La faute inexcusable ne se présume pas et il appartient à la victime ou ses ayants droit, invoquant la faute inexcusable de l’employeur de rapporter la preuve que celui-ci n’a pas pris les mesures nécessaires pour la préserver du danger auquel elle était exposée.
Le juge n’a pas à s’interroger sur la gravité de la négligence de l’employeur et doit seulement contrôler, au regard de la sécurité, la pertinence et l’efficacité de la mesure qu’il aurait dû prendre.
M. [U] fonde son argumentation sur le fait :
— qu’il a chuté sur un chemin piétonnier en pente et glissant alors qu’il livrait un cageot de légumes, activité à laquelle il était affecté par la société depuis le début de son stage et qui n’entrait pas dans le champ d’application de la convention de MSMP prévoyant l’exécution de tâches purement administratives,
— qu’il était soumis à une cadence de livraison soutenue,
— qu’il ne lui a pas été remis des chaussures de sécurité anti-dérapantes, tenant parfaitement la cheville et adaptées à une activité de livraison.

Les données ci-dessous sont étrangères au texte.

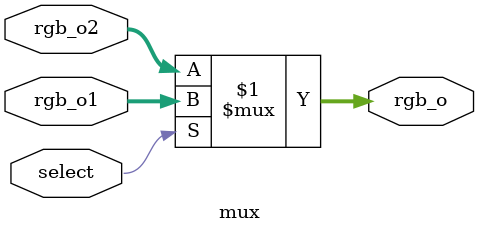
<source format=v>
module mux(
	input [2:0] rgb_o1,
	input [2:0] rgb_o2,
	input select,
	output [2:0] rgb_o
);

assign rgb_o = (select) ? rgb_o1 : rgb_o2;

endmodule
</source>
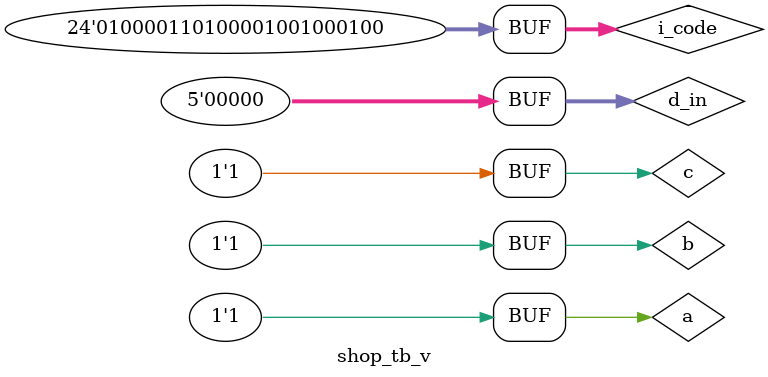
<source format=v>

`timescale 1ms/1ms

module shop_tb_v;
  
  reg        a     ;
  reg        b     ;
  reg        c     ;
  reg  [23:0] i_code;
  wire [23:0] o_f   ;
  
  reg [4:0] d_in = 5'b00000;
  integer i;
  
  // duv port map options:
  shop_v  uut (
                            .a     (a     ),
                            .b     (b     ),
                            .c     (c     ),
                            .i_code(i_code),
                            .o_f   (o_f   )
  );

  //procedure statement
  initial begin



    // //procedure statement
  // initial begin
  
  a = 1'b1;
  b = 1'b1;
  c = 1'b1;
  
  #1000 i_code  = 24'h434241;
  #1000 i_code  = 24'h434242;
  #1000 i_code  = 24'h434243;
  #1000 i_code  = 24'h434244;  
  


      
      
      // for (i = 0 ; i < 34 ; i = i + 1) begin
        // #1000 a      = d_in[0];
              // b      = d_in[1];
              // c      = d_in[2];
              // i_code = d_in[4:3];
      
      
      
        // // #1000 i_code = d_in;
        // // #1000 o_code[0] = d_in[0]; o_code[1] = d_in[1]; o_code[2] = d_in[]; i_d = d_in[4];
        // d_in = d_in + 1;
      // end
          
    end

endmodule

</source>
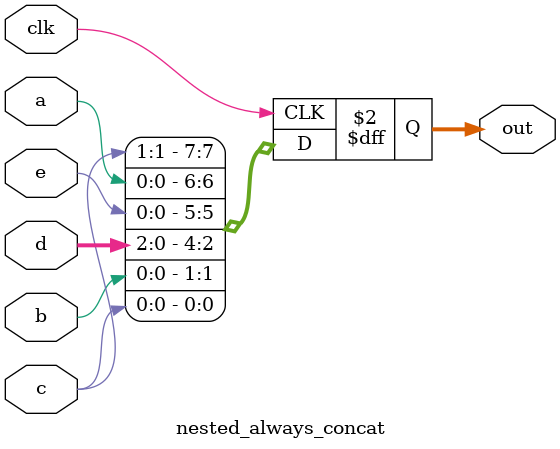
<source format=v>
module nested_always_concat(
	input clk,
	input a, 
	input b, 
	input [1:0] c,
	input [2:0] d,
	input e,
	output reg [7:0] out
);

	always @(posedge clk) begin
		out[6:1] <= {a,{e,d},b};
		out[7:7] <= c[1:1];
		out[0:0] <= c[0];
	end

endmodule
</source>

Comme l’admet lui-même M. [U],, le non respect par la société de la convention de MSMP ne saurait à lui seul caractériser un manquement à l’obligation de sécurité.
Il n’est pas contesté qu’aucun témoin n’a assisté à la chute alléguée. Il n’est pas non plus établi que M. [U] était soumis à un rythme de travail intense au cours de la matinée du 30 juin 2016 ou même des jours précédents, pouvant expliquer la situation de stress ou de fatigue alléguée.
Quoiqu’il en soit, les planches photographiques versées aux débats par M. [U] et par la société ne laissent pas apparaître une particulière dangerosité du chemin suivi, même par temps humide.
La conscience que pouvait ou qu’aurait dû avoir l’employeur d’un quelconque danger en lien avec une chute à cet endroit n’est donc pas établie.
Au surplus, M. [U] n’explique pas en quoi le port de chaussures de sécurité s’imposait pour l’activité de livraison à laquelle il procédait ni même en quoi cet équipement aurait pu lui éviter de tomber ou limiter les conséquences de sa chute.
Les premiers juges seront par conséquent approuvés en ce qu’ils ont considéré que M. [U] ne rapportait pas la preuve d’une faute inexcusable de la société et l’ont débouté de ses demandes.
2- Sur les frais irrépétibles et les dépens
Il n’apparaît pas inéquitable de laisser à la charge de la société ses frais irrépétibles, de sorte qu’elle sera déboutée de cette demande.
S’agissant des dépens, l’article R.144-10 du code de la sécurité sociale disposant que la procédure est gratuite et sans frais en matière de sécurité sociale est abrogé depuis le 1er janvier 2019.
En conséquence, les dépens de la présente procédure exposés postérieurement au 31 décembre 2018 seront laissés à la charge de M.[U] qui succombe à l’instance.
PAR CES MOTIFS :
La COUR, statuant publiquement par arrêt contradictoire mis à disposition au greffe,
Confirme le jugement entrepris ;
y ajoutant :
Déboute la société [9] de sa demande d’indemnité sur le fondement des dispositions de l’article 700 du code de procédure civile ;
Condamne M. [U] aux dépens, pour ceux exposés postérieurement au 31 décembre 2018.